- Source material
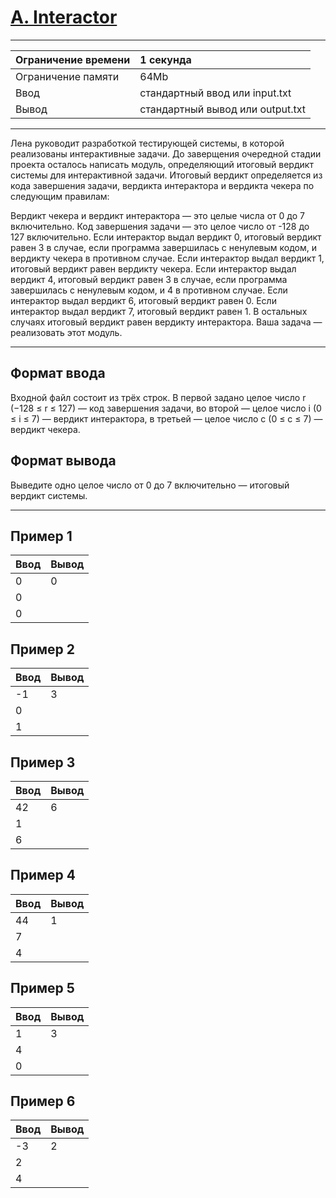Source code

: # [A. Interactor](https://contest.yandex.ru/contest/28730/problems/A/)

---
| Ограничение времени | 1 секунда |
| :--- | :--- |
| Ограничение памяти | 64Mb |
| Ввод | стандартный ввод или input.txt |
| Вывод | стандартный вывод или output.txt |
---
Лена руководит разработкой тестирующей системы, в которой реализованы интерактивные задачи.
До заверщения очередной стадии проекта осталось написать модуль, определяющий итоговый вердикт системы для интерактивной задачи. Итоговый вердикт определяется из кода завершения задачи, вердикта интерактора и вердикта чекера по следующим правилам:

Вердикт чекера и вердикт интерактора — это целые числа от 0 до 7 включительно.
Код завершения задачи — это целое число от -128 до 127 включительно.
Если интерактор выдал вердикт 0, итоговый вердикт равен 3 в случае, если программа завершилась с ненулевым кодом, и вердикту чекера в противном случае.
Если интерактор выдал вердикт 1, итоговый вердикт равен вердикту чекера.
Если интерактор выдал вердикт 4, итоговый вердикт равен 3 в случае, если программа завершилась с ненулевым кодом, и 4 в противном случае.
Если интерактор выдал вердикт 6, итоговый вердикт равен 0.
Если интерактор выдал вердикт 7, итоговый вердикт равен 1.
В остальных случаях итоговый вердикт равен вердикту интерактора.
Ваша задача — реализовать этот модуль.

---
## Формат ввода
Входной файл состоит из трёх строк. В первой задано целое число 
r (−128 ≤ r ≤ 127) — код завершения задачи, во второй — целое число 
i (0 ≤ i ≤ 7) — вердикт интерактора, в третьей — целое число 
c (0 ≤ c ≤ 7) — вердикт чекера.

## Формат вывода
Выведите одно целое число от 0 до 7 включительно — итоговый вердикт системы.

---
## Пример 1

| Ввод | Вывод |
| :--- | :--- |
| 0 | 0 |
| 0 |  |
| 0 |  |

## Пример 2

| Ввод | Вывод |
| :--- | :--- |
| -1 | 3 |
| 0 |  |
| 1 |  |

## Пример 3

| Ввод | Вывод |
| :--- | :--- |
| 42 | 6 |
| 1 |  |
| 6 |  |

## Пример 4

| Ввод | Вывод |
| :--- | :--- |
| 44 | 1 |
| 7 |  |
| 4 |  |

## Пример 5

| Ввод | Вывод |
| :--- | :--- |
| 1 | 3 |
| 4 |  |
| 0 |  |

## Пример 6

| Ввод | Вывод |
| :--- | :--- |
| -3 | 2 |
| 2 |  |
| 4 |  |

- Task to complete
Write out the records above exactly. Begin with the first line, end with the line holding "Код завершения задачи —", and drop the pictures.

- Solution for this exercise
Source code

: # [A. Interactor](https://contest.yandex.ru/contest/28730/problems/A/)

---
| Ограничение времени | 1 секунда |
| :--- | :--- |
| Ограничение памяти | 64Mb |
| Ввод | стандартный ввод или input.txt |
| Вывод | стандартный вывод или output.txt |
---
Лена руководит разработкой тестирующей системы, в которой реализованы интерактивные задачи.
До заверщения очередной стадии проекта осталось написать модуль, определяющий итоговый вердикт системы для интерактивной задачи. Итоговый вердикт определяется из кода завершения задачи, вердикта интерактора и вердикта чекера по следующим правилам:

Вердикт чекера и вердикт интерактора — это целые числа от 0 до 7 включительно.
Код завершения задачи — это целое число от -128 до 127 включительно.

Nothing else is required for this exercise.